The Royal Academy of Arts is having a great start to the year, kicking off their programme with two monographs devoted to women artists. While Rose Wylie in the Main Galleries gives visibility to a much loved contemporary painter, Michaelina Wautier in the Sackler Wing sheds light on a 17th-century Belgian artist whom art history forgot.

It feels like a while since an Old Masters exhibition has taken place in these rooms – the last was Angelica Kauffman in 2024 – so it is a nice reminder that many of the works on show were placed in small, domestic settings like this.

The exhibition opens with a self-portrait, showing Michaelina at her easel (which is actually bare canvas) with her accoutrements; it was attributed to Artemisia Gentileschi up until 1962. Contrast that with the Rubens self-portrait beside it showing the artist holding onto a sword instead. One of them is cosplaying, one of them is taken more seriously. Neither of them are Michaelina.

Travelling from its first leg in the Kunsthistorisches Museum, this major survey comes down to us in a significantly reduced form. In the first room, one discovers her only known surviving drawing, a generic study of the antique Medici Ganymede bust. Overall, less than 40 works are attributed to her, of which 26 are gathered here. This expands into a section on her portraits, where we learn about her brother Charles (also an accomplished painter) and her most important patron, Archduke Leopold Wilhelm of Austria.

But the real meat is how she defied society’s expectations (and oppression) of women artists in the Low Countries by entering the genres of religious and history painting, largely the domain of male artists. Her brother is often used as a point of contrast yet, because the quality of both artists’ work is so high, it can be difficult to tell the two apart. In fact, Portrait of a Man as the Biblical Jacob (c.1655) in the next room was still attributed to Charles until 2020.

A major point is made throughout about signatures in Michaelina’s paintings, who used the rather standard ‘invenit et fecit’ (invented and made) to challenge prevailing ideas about women lacking imagination and skill. Her earliest known history painting The Mystic Marriage of St Catherine (1649) is a tour de force in painting luminosity, although one would be forgiven for laughing at the horribly rendered sheep on the right. I even spotted a bit of pentimenti below St Joseph, whose ghostly right hand had been painted over.

The last room ends with her Triumph of Bacchus (1655-59). Unsigned and undated, its ambitious size and complex design added further doubt to its female authorship, which was listed in Leopold Wilhelm’s collection from 1659 as by ‘N Woutiers’. In fact, the artist was literally staring us right in the face, standing tall in pink with a breast exposed. The picture is flanked by flower paintings, ‘safe’ subjects for a woman.

While the rest of the room examines head studies and ‘tronies’, the highlight is the rediscovered series on the Five Senses (1650). The earliest provenance record is from 1876, from Cologne to Brussels, then to Valenciennes, where they disappeared in Brussels again in 1898. They finally re-emerged at auction in Paris in 1975, where they were acquired by a private collection, who then sold them at Christie’s in 2019-20 to Rose-Marie and Eijk van Otterloo. Signed and dated, their authorship has never been in question, serving as an important reference point for future attributions. The two boys posing as Sight and Hearing also appear in Boys Blowing Bubbles (c.1650-55).
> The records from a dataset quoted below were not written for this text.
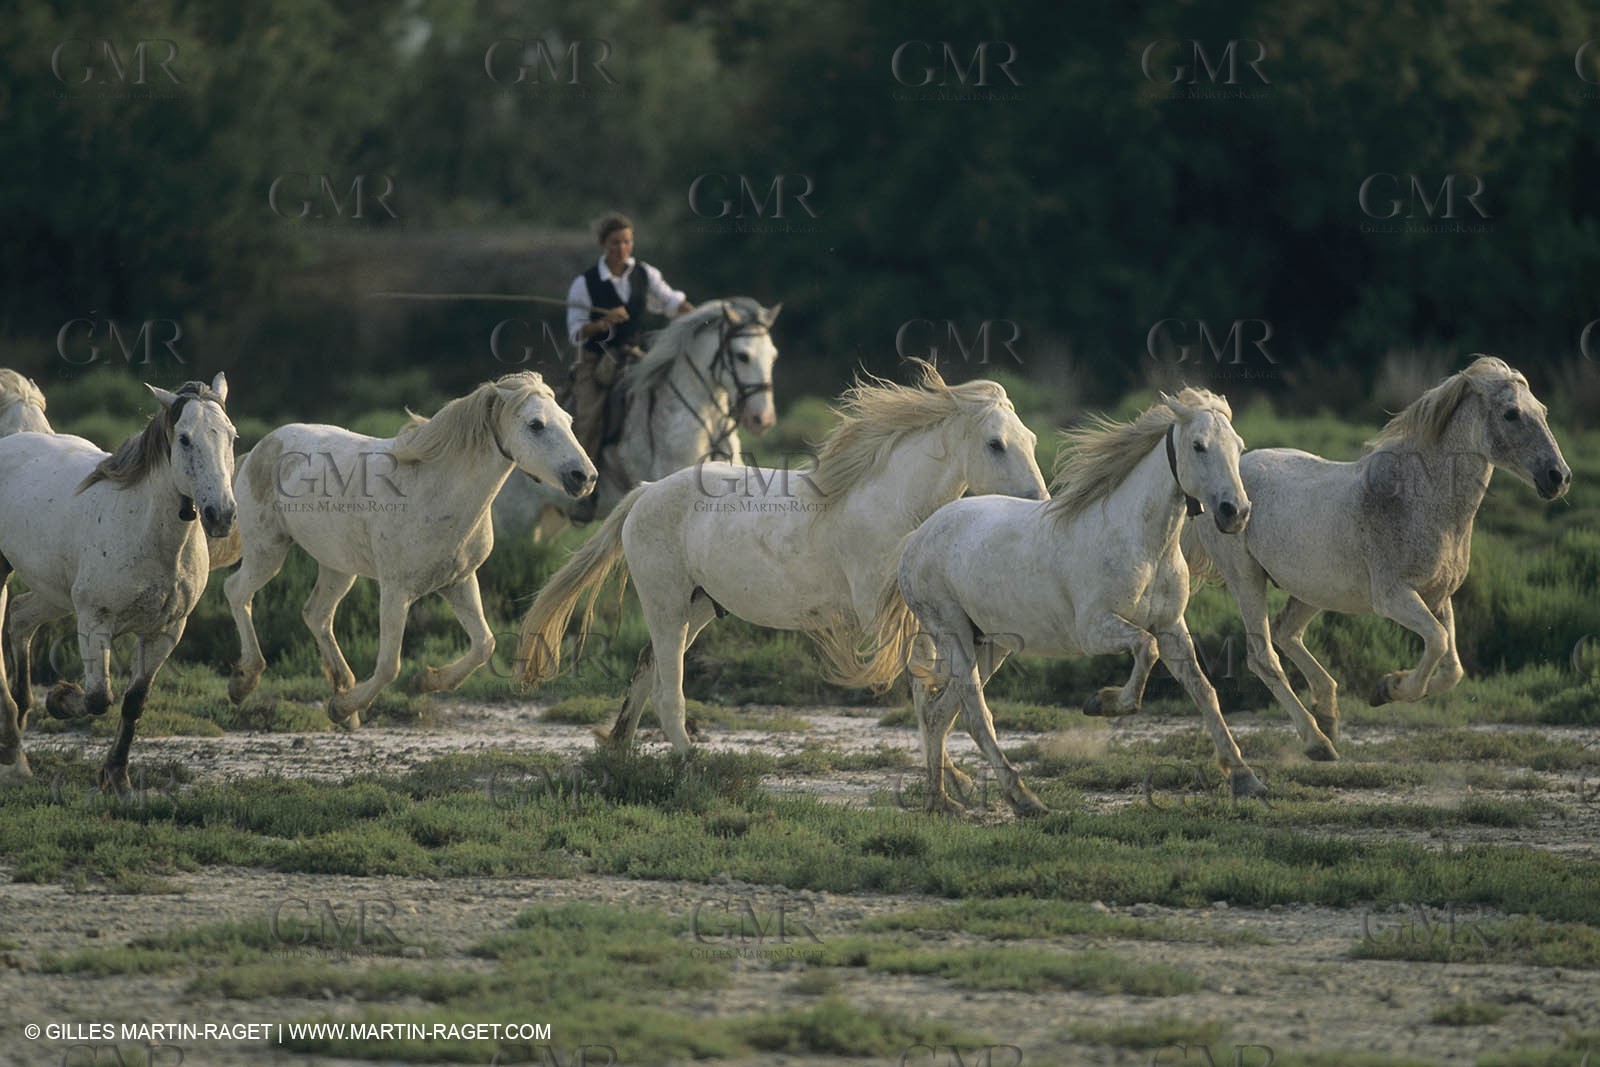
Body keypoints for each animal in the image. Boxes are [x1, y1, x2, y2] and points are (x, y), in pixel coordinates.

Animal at [0, 375, 236, 792]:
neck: (142, 527)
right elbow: (99, 698)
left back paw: (21, 724)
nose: (220, 514)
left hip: (53, 591)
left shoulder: (165, 631)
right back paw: (12, 751)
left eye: (232, 436)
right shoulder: (95, 619)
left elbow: (133, 701)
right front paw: (59, 697)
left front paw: (117, 776)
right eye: (184, 438)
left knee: (20, 617)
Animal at [225, 372, 595, 728]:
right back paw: (245, 682)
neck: (435, 491)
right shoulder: (396, 589)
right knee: (237, 592)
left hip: (338, 566)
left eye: (568, 420)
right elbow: (390, 666)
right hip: (267, 551)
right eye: (536, 424)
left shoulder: (459, 582)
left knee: (316, 613)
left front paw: (423, 682)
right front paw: (345, 705)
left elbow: (484, 645)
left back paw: (343, 698)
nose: (585, 477)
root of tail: (260, 447)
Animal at [515, 362, 1049, 753]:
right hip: (665, 604)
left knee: (647, 669)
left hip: (698, 606)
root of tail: (646, 493)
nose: (1037, 504)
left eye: (1032, 441)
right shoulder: (884, 612)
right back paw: (690, 767)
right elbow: (928, 678)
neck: (889, 504)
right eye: (996, 444)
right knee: (669, 691)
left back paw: (619, 754)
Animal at [874, 388, 1262, 816]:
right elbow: (1146, 649)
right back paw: (1023, 799)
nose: (1235, 513)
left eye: (1239, 445)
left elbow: (1203, 691)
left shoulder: (1172, 626)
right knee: (975, 715)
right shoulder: (1094, 630)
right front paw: (1102, 703)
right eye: (1199, 445)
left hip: (991, 643)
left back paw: (940, 800)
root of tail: (916, 538)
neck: (1142, 542)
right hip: (952, 632)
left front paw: (1246, 779)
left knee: (940, 712)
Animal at [1185, 356, 1570, 756]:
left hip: (1313, 589)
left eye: (1542, 411)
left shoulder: (1438, 596)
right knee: (1263, 655)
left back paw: (1327, 714)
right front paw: (1390, 688)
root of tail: (1220, 488)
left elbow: (1452, 668)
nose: (1558, 477)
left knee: (1286, 631)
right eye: (1511, 414)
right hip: (1246, 578)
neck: (1419, 502)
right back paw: (1318, 742)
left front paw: (1385, 688)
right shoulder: (1393, 597)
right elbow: (1437, 641)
It is also worth noting that the sitters’ orientations may hint at their intended display order, although there seems to be some debate about the last two paintings. In the 2022-23 exhibition at the Museum of Fine Arts, Boston, the series ended with Taste and then Touch, whose downcast appearance mimics the first painting depicting Sight, while the middle three look out towards the viewer. However, they have been switched around for both the KHM and RA presentations; I wonder what the justification was.

Michaelina Wautier and ‘The Five Senses’: Innovation in 17th-Century Flemish Painting, installation view, Museum of Fine Arts, Boston (© Museum of Fine Arts, Boston)
Michaelina Wautier, Painter, installation view, Kunsthistorisches Museum, Vienna (© KHM-Museumsverband)
Michaelina Wautier, installation view, Royal Academy of Arts, London

This is a fine show that demonstrates the importance of active connoisseurship and due diligence. It shows art history at work and the valuable insights that can be gleaned from contextualising primarily visual sources when archival documents are lacking. This is how artists gain a second life, and it’s one of my greatest pleasures as an art historian to witness time and time again.